Rising freight costs and supply chain disruptions are crippling Pakistan’s agricultural exports. Since 2023, global shipping rates have surged 30%, with container costs for perishable goods like mangoes and kinnows hitting $3,000 per unit, according to the Pakistan Fruit and Vegetable Exporters Association (PFVEA). Farmers like Ahmed Raza, interviewed by Dawn, lament, “After freight, taxes, and certifications, we’re left with pennies.” Stringent quality standards imposed by markets like the European Union (EU) demand expensive certifications, such as Global GAP (Good Agricultural Practices), costing up to $5,000 annually for small farms. These barriers favor large agribusinesses, sidelining family-run operations that form the backbone of Pakistan’s rural economy.

Domestic policies aren’t helping. The State Bank of Pakistan (SBP) imposes high export financing rates, while port inefficiencies in Karachi delay shipments, spoiling perishable goods. In 2024, 15% of mango exports rotted due to clearance delays, per PFVEA data. Meanwhile, subsidies for exporters are mired in corruption, with funds rarely reaching small farmers. Social media platform X buzzes with frustration, as users like @FarmVoicePK post, “Why are farmers taxed to death while exporters get handouts?” The government’s failure to streamline logistics or negotiate better trade terms leaves farmers vulnerable to volatile global prices, especially for staples like rice and citrus.

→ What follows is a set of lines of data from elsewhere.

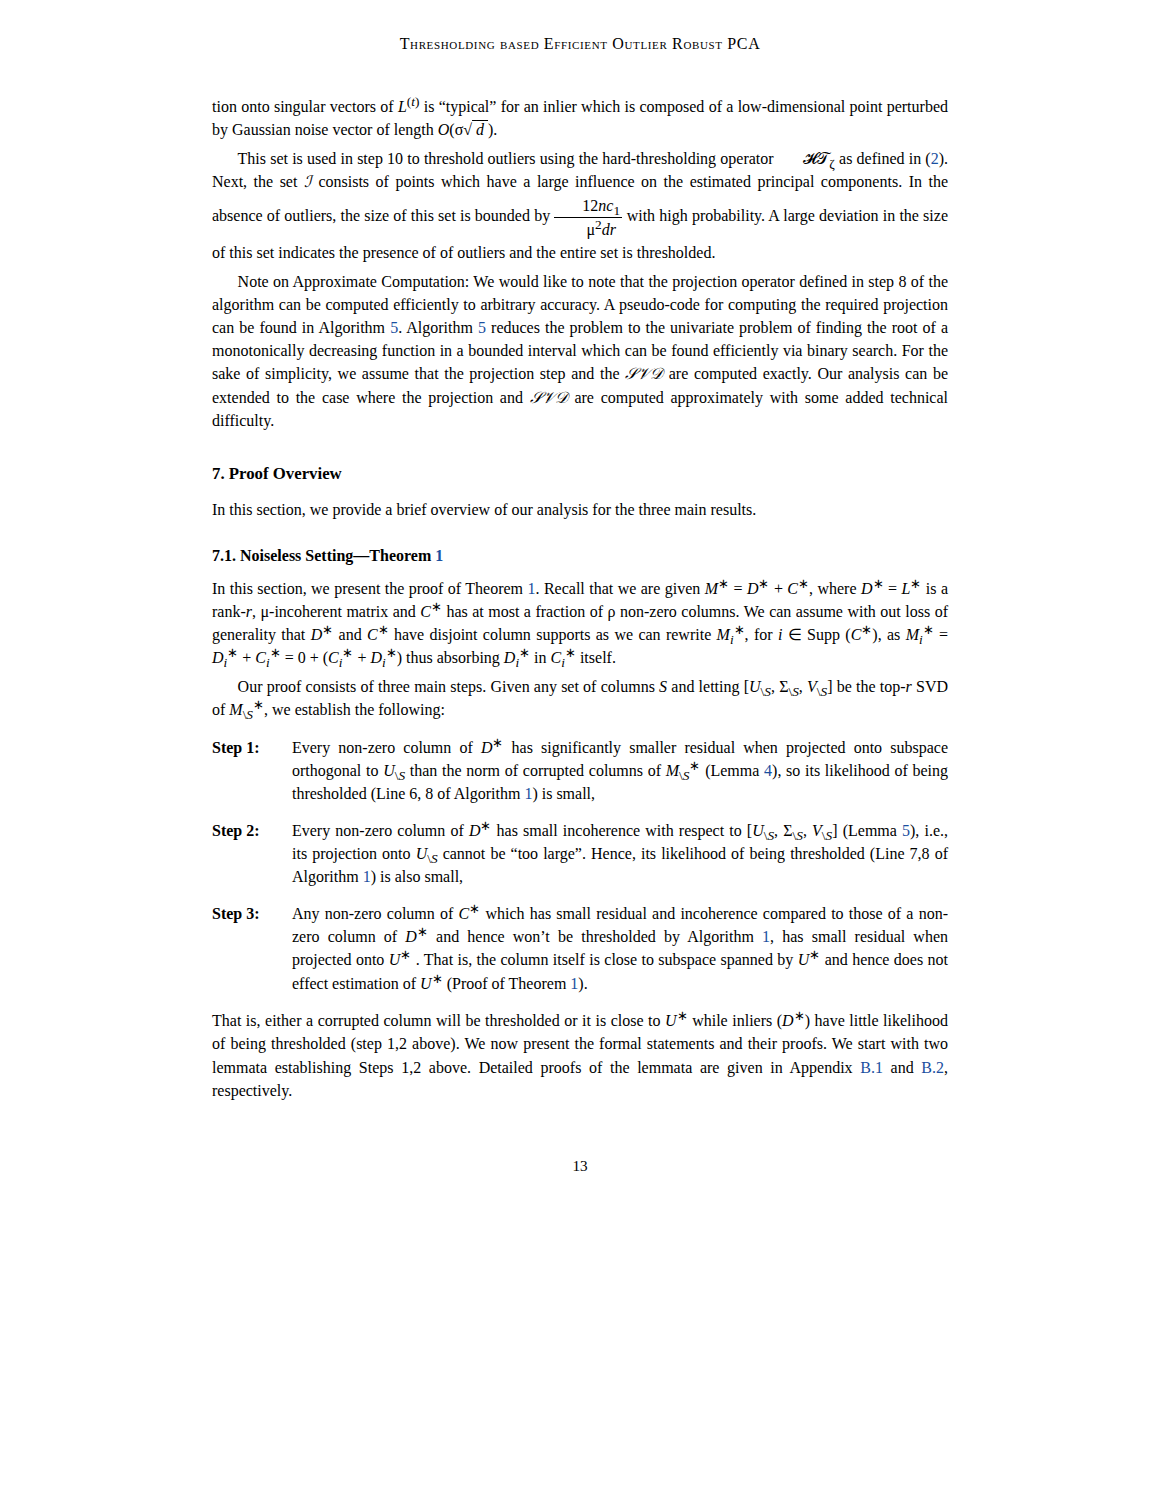Thresholding based Efficient Outlier Robust PCA
tion onto singular vectors of L(t) is “typical” for an inlier which is composed of a low-dimensional point perturbed by Gaussian noise vector of length O(σ√ d ).
This set is used in step 10 to threshold outliers using the hard-thresholding operator 𝓗𝒯ζ as defined in (2). Next, the set ℐ consists of points which have a large influence on the estimated principal components. In the absence of outliers, the size of this set is bounded by 12nc1 μ2dr with high probability. A large deviation in the size of this set indicates the presence of of outliers and the entire set is thresholded.
Note on Approximate Computation: We would like to note that the projection operator defined in step 8 of the algorithm can be computed efficiently to arbitrary accuracy. A pseudo-code for computing the required projection can be found in Algorithm 5. Algorithm 5 reduces the problem to the univariate problem of finding the root of a monotonically decreasing function in a bounded interval which can be found efficiently via binary search. For the sake of simplicity, we assume that the projection step and the 𝒮𝒱𝒟 are computed exactly. Our analysis can be extended to the case where the projection and 𝒮𝒱𝒟 are computed approximately with some added technical difficulty.
7. Proof Overview
In this section, we provide a brief overview of our analysis for the three main results.
7.1. Noiseless Setting—Theorem 1
In this section, we present the proof of Theorem 1. Recall that we are given M∗ = D∗ + C∗, where D∗ = L∗ is a rank-r, μ-incoherent matrix and C∗ has at most a fraction of ρ non-zero columns. We can assume with out loss of generality that D∗ and C∗ have disjoint column supports as we can rewrite Mi∗, for i ∈ Supp (C∗), as Mi∗ = Di∗ + Ci∗ = 0 + (Ci∗ + Di∗) thus absorbing Di∗ in Ci∗ itself.
Our proof consists of three main steps. Given any set of columns S and letting [U\S, Σ\S, V\S] be the top-r SVD of M\S∗, we establish the following:
Step 1:
Every non-zero column of D∗ has significantly smaller residual when projected onto subspace orthogonal to U\S than the norm of corrupted columns of M\S∗ (Lemma 4), so its likelihood of being thresholded (Line 6, 8 of Algorithm 1) is small,
Step 2:
Every non-zero column of D∗ has small incoherence with respect to [U\S, Σ\S, V\S] (Lemma 5), i.e., its projection onto U\S cannot be “too large”. Hence, its likelihood of being thresholded (Line 7,8 of Algorithm 1) is also small,
Step 3:
Any non-zero column of C∗ which has small residual and incoherence compared to those of a non-zero column of D∗ and hence won’t be thresholded by Algorithm 1, has small residual when projected onto U∗ . That is, the column itself is close to subspace spanned by U∗ and hence does not effect estimation of U∗ (Proof of Theorem 1).
That is, either a corrupted column will be thresholded or it is close to U∗ while inliers (D∗) have little likelihood of being thresholded (step 1,2 above). We now present the formal statements and their proofs. We start with two lemmata establishing Steps 1,2 above. Detailed proofs of the lemmata are given in Appendix B.1 and B.2, respectively.
13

The ripple effects are dire. Farmers are abandoning exports, flooding local markets and crashing prices, while rural unemployment spikes. Pakistan’s agricultural exports, worth $4.5 billion in 2024, could shrink further without intervention. The government must slash bureaucratic hurdles, subsidize freight for small farmers, and invest in cold storage to compete with nations like India and Brazil. If policymakers don’t act, Pakistan risks losing its agricultural edge, leaving farmers to bear the cost of inaction.